== BRIEF ==
In the records below, copy word for word the stretch from the line containing "genus: Cardamine" through the line containing "common name: Spindle smudge", including both of those lines.

== DATA TO USE ==

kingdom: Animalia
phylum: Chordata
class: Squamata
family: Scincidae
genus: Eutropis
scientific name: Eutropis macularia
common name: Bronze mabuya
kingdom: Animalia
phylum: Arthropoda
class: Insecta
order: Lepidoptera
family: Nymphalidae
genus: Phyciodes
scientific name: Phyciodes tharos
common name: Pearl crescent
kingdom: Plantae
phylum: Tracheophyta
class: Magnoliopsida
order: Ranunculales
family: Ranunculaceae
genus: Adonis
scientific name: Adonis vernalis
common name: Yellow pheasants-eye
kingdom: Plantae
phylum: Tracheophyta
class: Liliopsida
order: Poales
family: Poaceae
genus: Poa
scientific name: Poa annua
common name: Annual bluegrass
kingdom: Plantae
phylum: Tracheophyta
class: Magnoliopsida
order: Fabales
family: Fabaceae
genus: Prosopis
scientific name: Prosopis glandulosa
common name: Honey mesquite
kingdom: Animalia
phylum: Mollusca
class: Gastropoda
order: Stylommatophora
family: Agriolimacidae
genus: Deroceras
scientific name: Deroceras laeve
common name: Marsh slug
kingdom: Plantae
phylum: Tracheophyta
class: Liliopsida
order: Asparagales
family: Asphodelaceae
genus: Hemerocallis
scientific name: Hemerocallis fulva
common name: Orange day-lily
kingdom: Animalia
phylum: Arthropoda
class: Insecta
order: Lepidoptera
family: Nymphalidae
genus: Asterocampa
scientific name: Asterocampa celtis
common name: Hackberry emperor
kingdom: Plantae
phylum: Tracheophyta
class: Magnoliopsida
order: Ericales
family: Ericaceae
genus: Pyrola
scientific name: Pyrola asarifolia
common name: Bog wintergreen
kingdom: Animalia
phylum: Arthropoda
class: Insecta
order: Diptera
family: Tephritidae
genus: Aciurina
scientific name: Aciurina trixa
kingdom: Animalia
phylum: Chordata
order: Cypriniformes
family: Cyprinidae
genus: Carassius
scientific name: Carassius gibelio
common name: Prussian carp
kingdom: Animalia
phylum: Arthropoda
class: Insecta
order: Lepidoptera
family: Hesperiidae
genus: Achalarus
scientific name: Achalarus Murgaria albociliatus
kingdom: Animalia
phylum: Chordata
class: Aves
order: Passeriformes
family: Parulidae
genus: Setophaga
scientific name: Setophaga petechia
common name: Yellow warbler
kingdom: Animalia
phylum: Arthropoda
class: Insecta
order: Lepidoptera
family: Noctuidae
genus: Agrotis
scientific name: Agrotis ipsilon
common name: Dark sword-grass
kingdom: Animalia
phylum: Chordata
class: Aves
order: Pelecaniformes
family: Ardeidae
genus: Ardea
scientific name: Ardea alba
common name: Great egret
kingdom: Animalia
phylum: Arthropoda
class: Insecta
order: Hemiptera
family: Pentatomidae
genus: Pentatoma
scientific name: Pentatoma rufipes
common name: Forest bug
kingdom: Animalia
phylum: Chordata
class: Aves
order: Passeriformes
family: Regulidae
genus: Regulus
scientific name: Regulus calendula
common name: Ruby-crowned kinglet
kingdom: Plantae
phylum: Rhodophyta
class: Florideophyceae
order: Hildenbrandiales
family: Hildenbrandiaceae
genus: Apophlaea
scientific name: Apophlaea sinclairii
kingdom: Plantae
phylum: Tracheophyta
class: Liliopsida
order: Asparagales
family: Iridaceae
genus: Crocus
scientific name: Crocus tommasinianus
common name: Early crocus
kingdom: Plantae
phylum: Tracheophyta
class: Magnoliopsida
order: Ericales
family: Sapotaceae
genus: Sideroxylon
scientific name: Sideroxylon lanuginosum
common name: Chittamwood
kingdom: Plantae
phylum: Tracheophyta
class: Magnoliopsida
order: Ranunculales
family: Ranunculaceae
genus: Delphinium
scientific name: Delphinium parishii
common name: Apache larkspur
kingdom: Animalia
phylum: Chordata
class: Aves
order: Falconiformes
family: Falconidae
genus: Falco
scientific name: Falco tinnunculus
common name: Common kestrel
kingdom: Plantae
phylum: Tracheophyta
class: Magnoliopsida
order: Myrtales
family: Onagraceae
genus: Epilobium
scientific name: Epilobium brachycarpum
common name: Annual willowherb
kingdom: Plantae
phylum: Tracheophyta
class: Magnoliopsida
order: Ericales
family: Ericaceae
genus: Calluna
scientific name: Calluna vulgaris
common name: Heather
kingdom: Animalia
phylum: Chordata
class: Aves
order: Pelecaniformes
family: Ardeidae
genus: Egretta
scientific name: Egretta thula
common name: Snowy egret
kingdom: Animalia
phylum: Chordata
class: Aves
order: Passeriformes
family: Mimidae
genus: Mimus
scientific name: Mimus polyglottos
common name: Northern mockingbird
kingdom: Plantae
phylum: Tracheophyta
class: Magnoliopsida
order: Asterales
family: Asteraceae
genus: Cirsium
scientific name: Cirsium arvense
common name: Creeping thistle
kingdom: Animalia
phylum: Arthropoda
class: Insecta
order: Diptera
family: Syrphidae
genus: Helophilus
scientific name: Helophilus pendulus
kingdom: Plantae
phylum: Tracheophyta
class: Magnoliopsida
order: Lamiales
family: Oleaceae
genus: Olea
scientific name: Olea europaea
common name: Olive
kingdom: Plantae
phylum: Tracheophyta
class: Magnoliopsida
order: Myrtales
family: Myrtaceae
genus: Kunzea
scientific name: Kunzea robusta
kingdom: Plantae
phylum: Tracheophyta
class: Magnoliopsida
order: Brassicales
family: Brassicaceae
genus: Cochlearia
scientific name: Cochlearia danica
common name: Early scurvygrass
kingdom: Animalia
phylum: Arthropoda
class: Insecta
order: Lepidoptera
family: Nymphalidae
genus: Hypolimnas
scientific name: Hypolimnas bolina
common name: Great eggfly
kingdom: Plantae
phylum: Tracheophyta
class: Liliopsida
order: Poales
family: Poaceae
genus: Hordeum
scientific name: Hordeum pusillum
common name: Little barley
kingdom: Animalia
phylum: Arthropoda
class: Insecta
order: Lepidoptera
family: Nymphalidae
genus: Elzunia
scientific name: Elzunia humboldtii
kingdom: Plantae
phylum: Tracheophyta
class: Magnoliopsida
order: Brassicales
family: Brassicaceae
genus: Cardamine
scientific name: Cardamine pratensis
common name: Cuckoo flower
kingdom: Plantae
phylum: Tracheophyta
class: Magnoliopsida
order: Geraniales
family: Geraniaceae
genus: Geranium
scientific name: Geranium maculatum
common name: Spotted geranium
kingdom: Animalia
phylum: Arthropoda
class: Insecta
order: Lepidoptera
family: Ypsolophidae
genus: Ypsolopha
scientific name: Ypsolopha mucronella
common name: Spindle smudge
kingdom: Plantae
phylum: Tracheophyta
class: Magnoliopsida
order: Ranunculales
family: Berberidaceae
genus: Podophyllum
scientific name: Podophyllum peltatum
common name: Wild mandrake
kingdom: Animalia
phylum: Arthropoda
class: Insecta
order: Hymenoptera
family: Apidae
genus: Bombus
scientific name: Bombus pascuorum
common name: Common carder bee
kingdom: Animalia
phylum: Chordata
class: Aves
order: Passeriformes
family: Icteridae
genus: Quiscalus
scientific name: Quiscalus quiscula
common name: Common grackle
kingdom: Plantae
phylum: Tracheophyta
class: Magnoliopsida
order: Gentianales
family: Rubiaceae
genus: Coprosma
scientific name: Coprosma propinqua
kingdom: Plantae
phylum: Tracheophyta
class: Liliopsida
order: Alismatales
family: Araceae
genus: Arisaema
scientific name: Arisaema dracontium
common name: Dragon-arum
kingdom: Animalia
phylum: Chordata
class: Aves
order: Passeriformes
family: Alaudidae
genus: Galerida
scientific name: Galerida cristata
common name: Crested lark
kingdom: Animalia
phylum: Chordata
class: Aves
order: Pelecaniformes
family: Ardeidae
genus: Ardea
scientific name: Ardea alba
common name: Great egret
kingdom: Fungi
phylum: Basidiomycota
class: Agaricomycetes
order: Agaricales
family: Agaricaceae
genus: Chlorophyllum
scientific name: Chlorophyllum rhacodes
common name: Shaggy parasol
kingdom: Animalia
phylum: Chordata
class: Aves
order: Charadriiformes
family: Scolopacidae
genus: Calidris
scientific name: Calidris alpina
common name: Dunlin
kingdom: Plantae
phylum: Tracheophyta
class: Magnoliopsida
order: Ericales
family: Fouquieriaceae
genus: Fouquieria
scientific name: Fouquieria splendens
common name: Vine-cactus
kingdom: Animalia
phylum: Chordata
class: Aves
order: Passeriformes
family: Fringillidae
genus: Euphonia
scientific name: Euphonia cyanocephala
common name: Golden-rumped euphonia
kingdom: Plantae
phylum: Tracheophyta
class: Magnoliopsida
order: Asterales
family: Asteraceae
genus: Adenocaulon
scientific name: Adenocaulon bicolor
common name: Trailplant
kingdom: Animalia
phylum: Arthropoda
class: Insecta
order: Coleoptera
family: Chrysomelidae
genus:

== ANSWER TO THIS TASK ==
genus: Cardamine
scientific name: Cardamine pratensis
common name: Cuckoo flower
kingdom: Plantae
phylum: Tracheophyta
class: Magnoliopsida
order: Geraniales
family: Geraniaceae
genus: Geranium
scientific name: Geranium maculatum
common name: Spotted geranium
kingdom: Animalia
phylum: Arthropoda
class: Insecta
order: Lepidoptera
family: Ypsolophidae
genus: Ypsolopha
scientific name: Ypsolopha mucronella
common name: Spindle smudge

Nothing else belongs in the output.